In the north, the time to apply pre-emergent herbicides is approximately the same time the forsythia blooms start falling, but this is an imprecise guide at best. Use a soil thermometer to time the application correctly.
Follow the product directions carefully. Some products require an application in early spring and in late spring. Because pre-emergent herbicides also inhibit turf grass from germinating, wait at least 60 days and two mowings before you overseed your lawn again.
Once the crabgrass is gone, keeping your lawn healthy and dense is the best way to prevent the weeds from coming back. Lack of care weakens your lawn and gives the competitive edge to weeds that have adapted to growing in adverse conditions. In a healthy lawn, crabgrass has few opportunities to take hold.
Start by setting your mower blade to the highest setting in the range recommended for your grass species. Cutting higher lets the lawn fill out, leaving fewer spots for crabgrass to grow. In spring, taller grass shades the soil, protecting your lawn’s roots, but depriving crabgrass seeds of the sun they need to germinate.
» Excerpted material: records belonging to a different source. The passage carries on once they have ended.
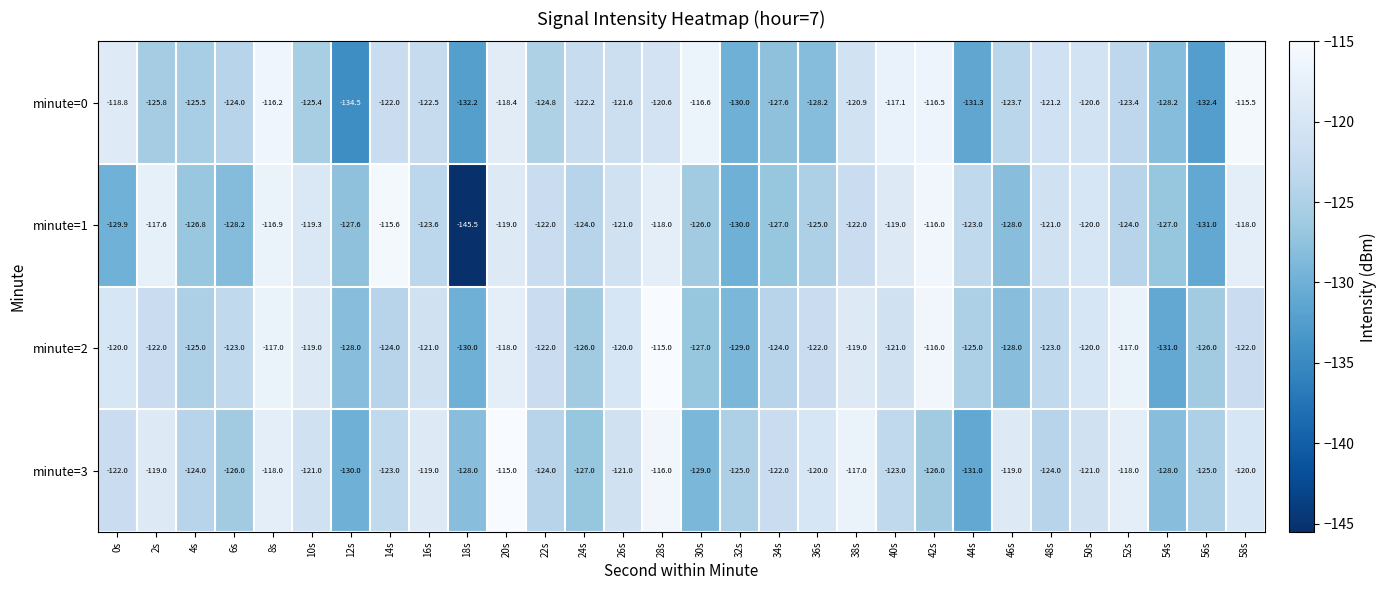

The minute=1 series shows -123.0 at 44s. True or false?

True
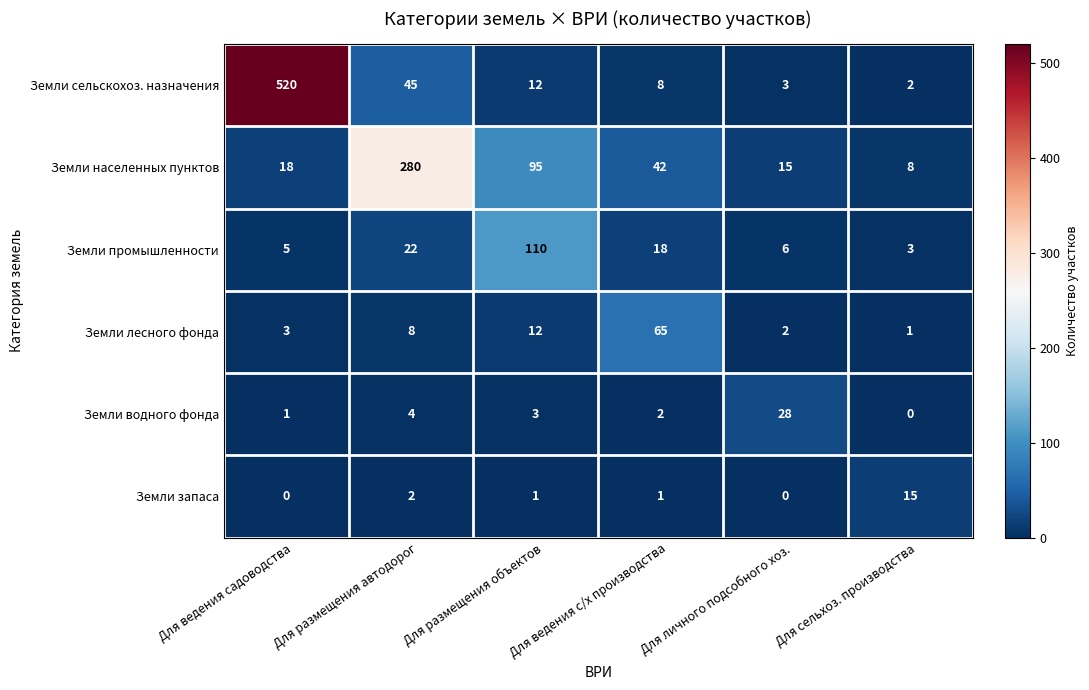

True or false: Земли сельскохоз. назначения has a value of 45 at Для размещения автодорог.

True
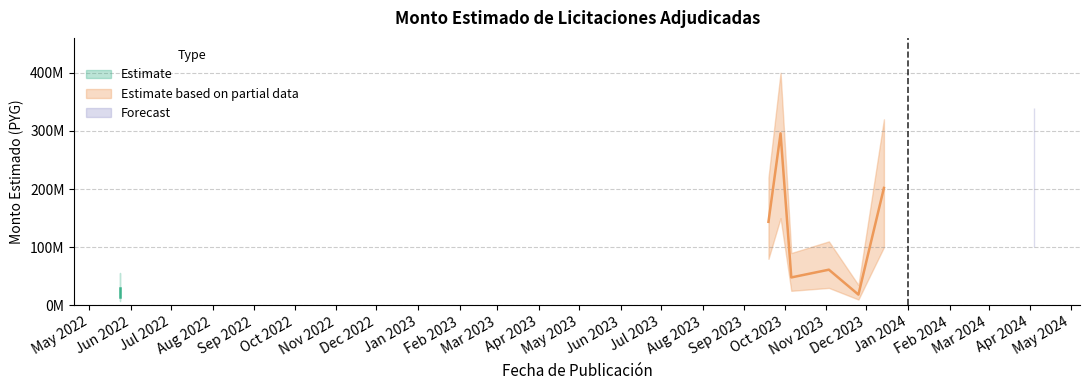

At which category does the chart reach its minimum across all series?

2022-05-24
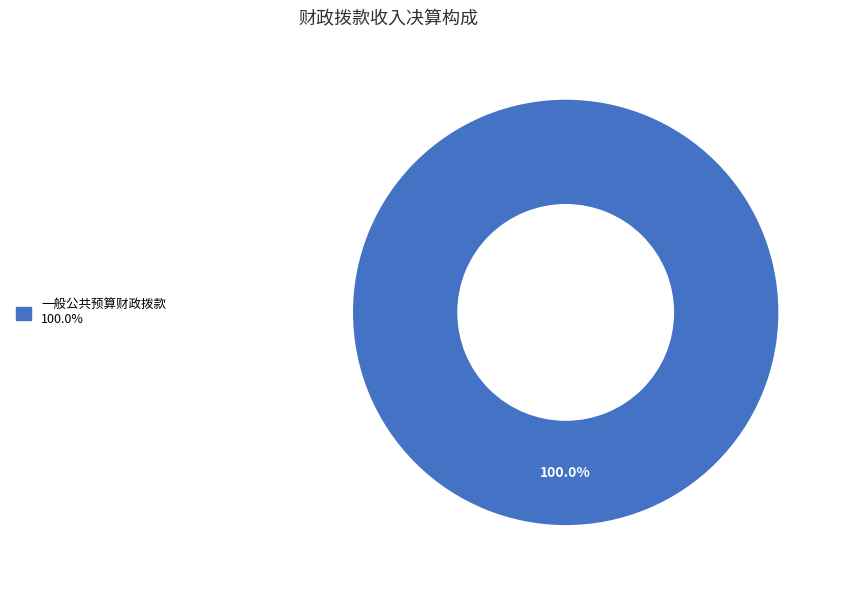

Is there any slice that represents more than half of the pie?

Yes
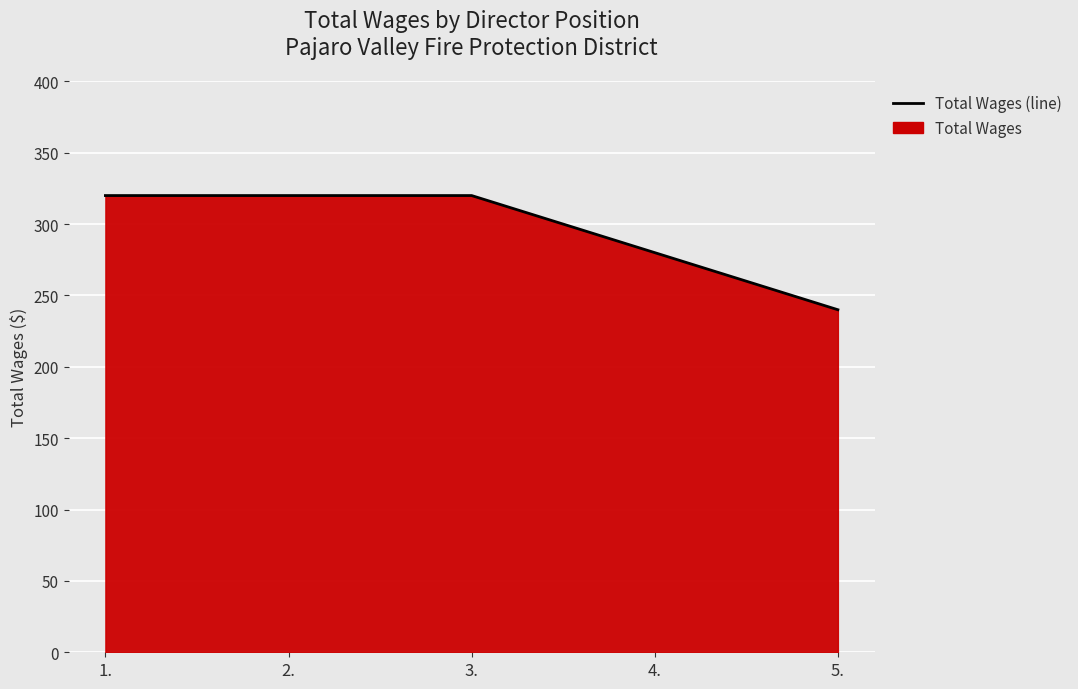

How many data points does each series have?

5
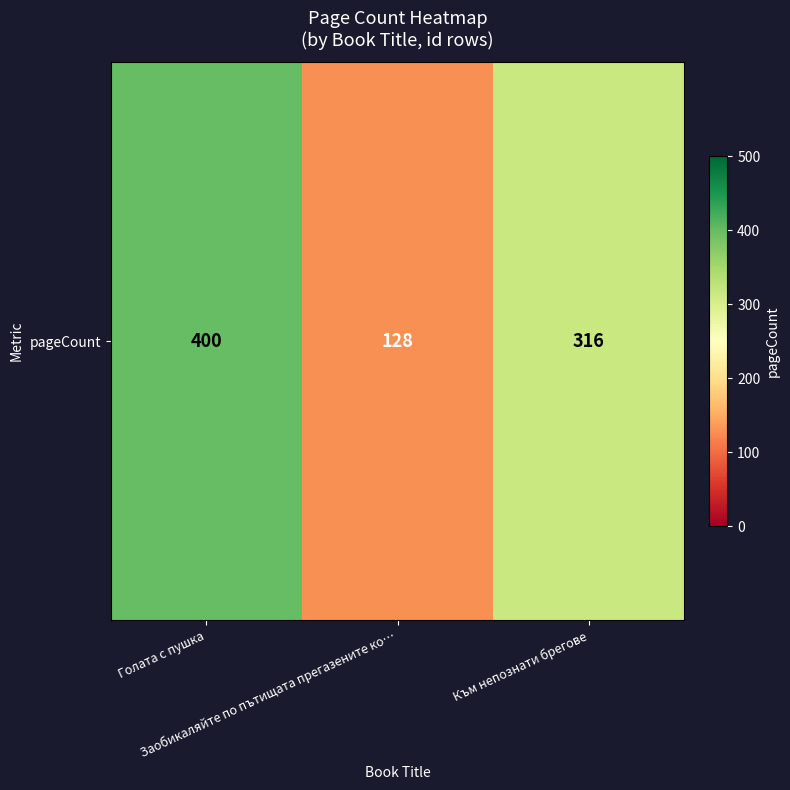

How many series are shown in this chart?

1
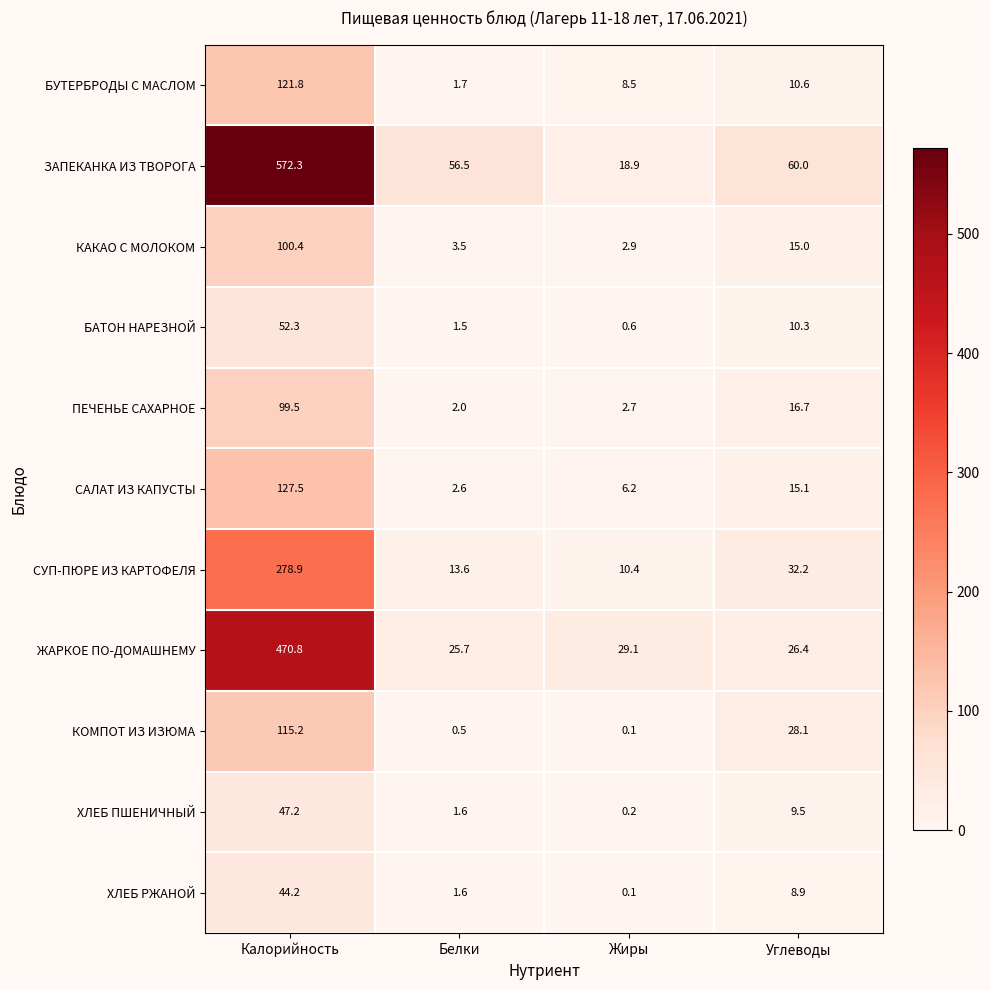

How many data points in ХЛЕБ ПШЕНИЧНЫЙ are less than 9?

2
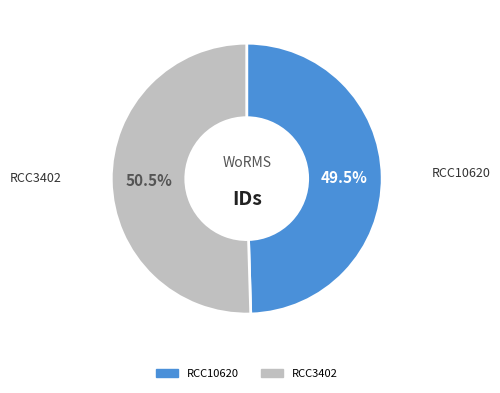

Between RCC10620 and RCC3402, which is larger?

RCC3402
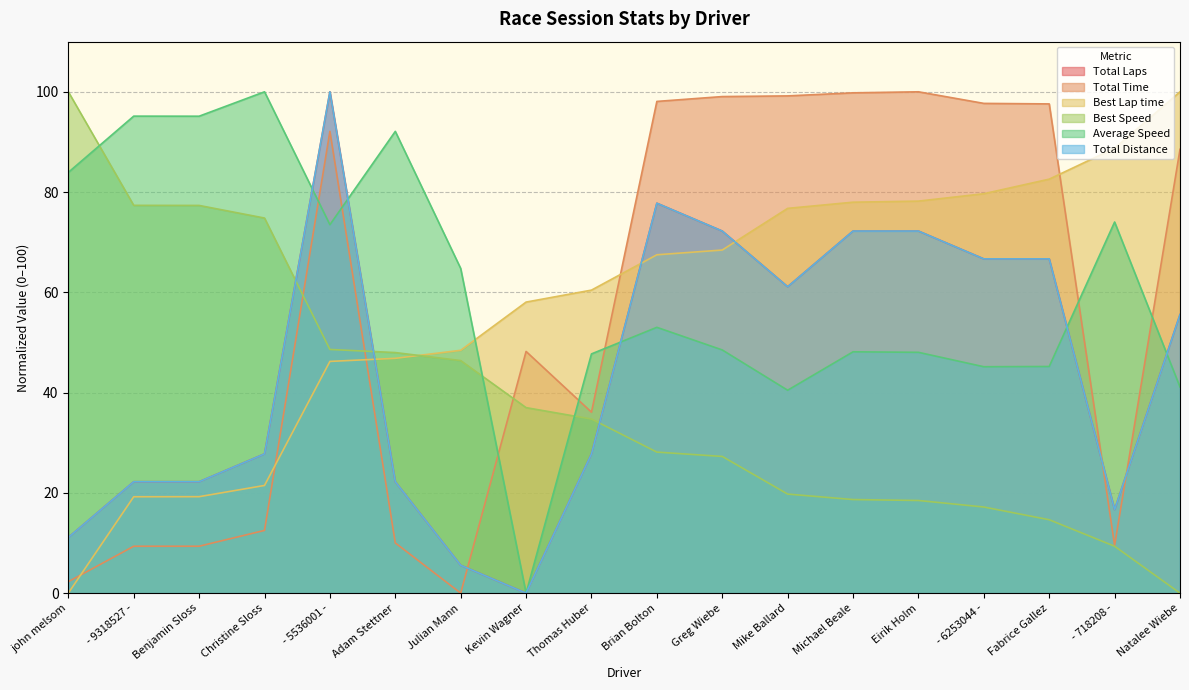

Read the Average Speed value at Benjamin Sloss.

95.1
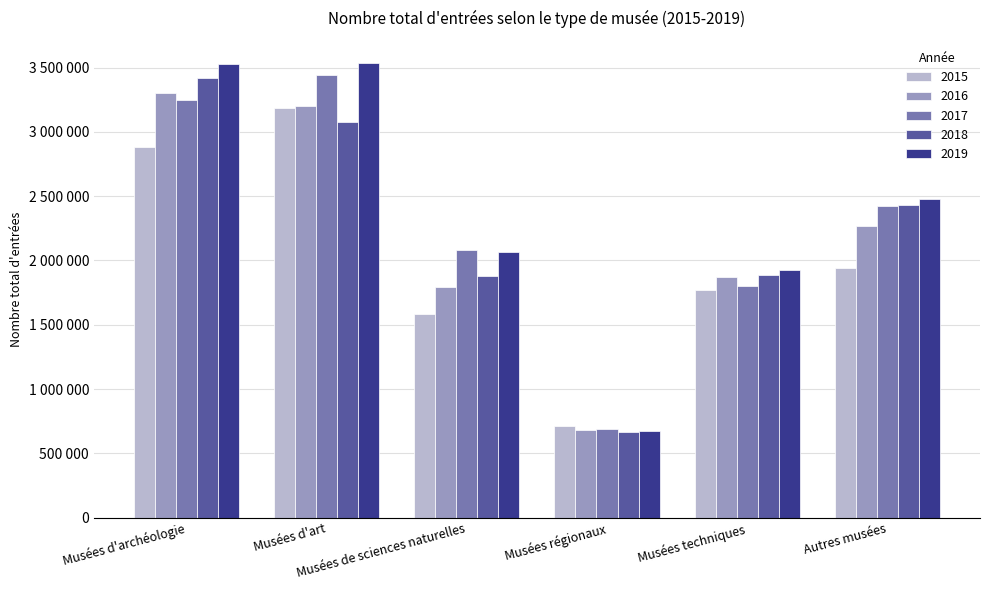

At which label is 2018 closest to 2041124?

Musées techniques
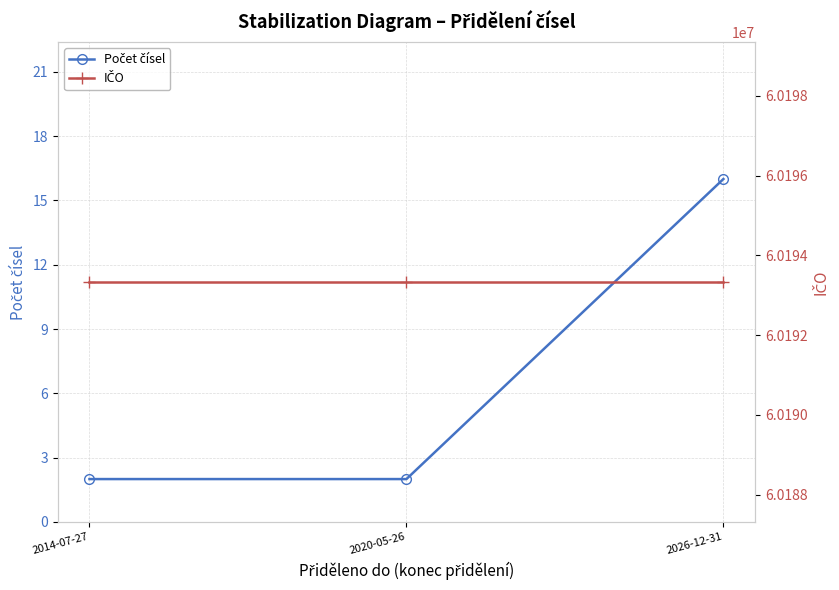

What is the average value of the IČO series?

60193336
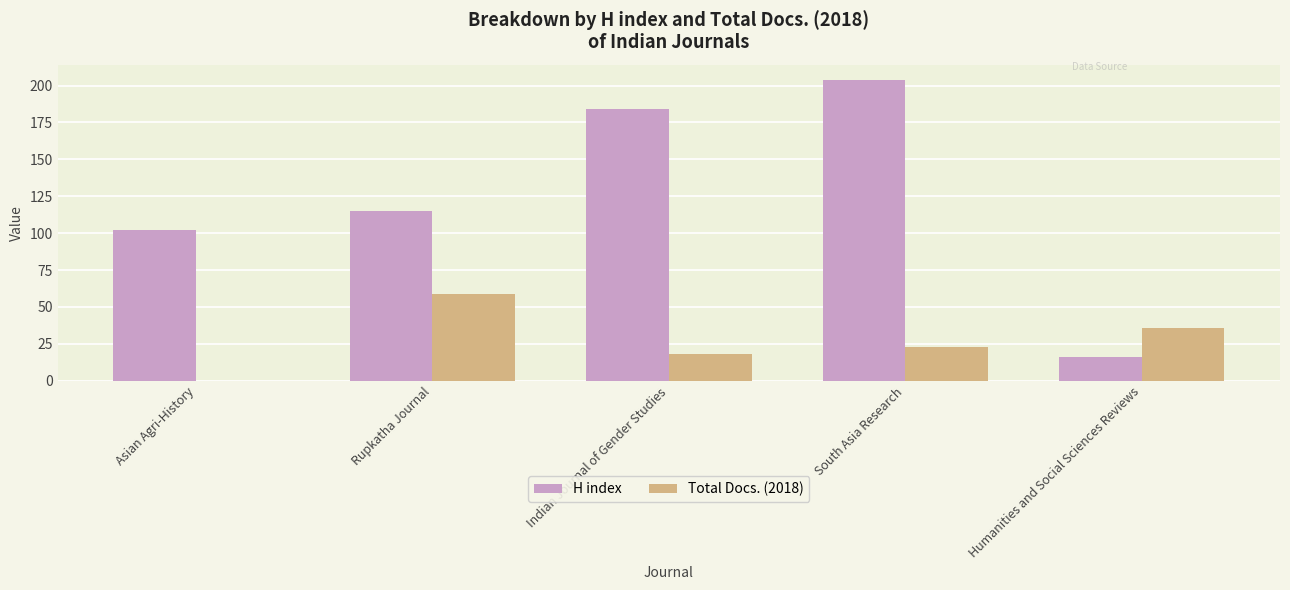

What is the total value across all series at Rupkatha Journal?

174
If you don’t know your grass species, choose one of the two highest settings, and never cut shorter than 2 1/2 inches.
Start watering in spring before the soil temperature reaches 55 degrees. This gives your lawn a chance to start actively growing before the crabgrass germinates, so it can more easily compete with the weed. Water infrequently, but to a depth of 6 to 8 inches. This encourages your grass to grow deep roots that can carry it through hot, dry periods.
Crabgrass roots are relatively shallow by nature, and although the plant tolerates heat and drought well, it struggles to compete with turf grass that’s grown deep roots.
Fertilize well in spring, but first use a soil test kit to determine at least the soil pH and, ideally, the buffer pH and mineral levels. This information helps you decide how much of which fertilizers to apply, so you don’t do more harm than good. To encourage dense growth, overseed your lawn in the fall if you’re in the north or in spring if you’re in the south. Proper mulching, dethatching, and aeration also help.
Weeding and the right herbicide are often enough to get rid of the crabgrass in your lawn for one year, but keeping it gone for good requires on-going attentive lawn care. To be sure you’re using the best crabgrass control methods for your region and lawn type, talk with a landscaper or expert at a garden supply store.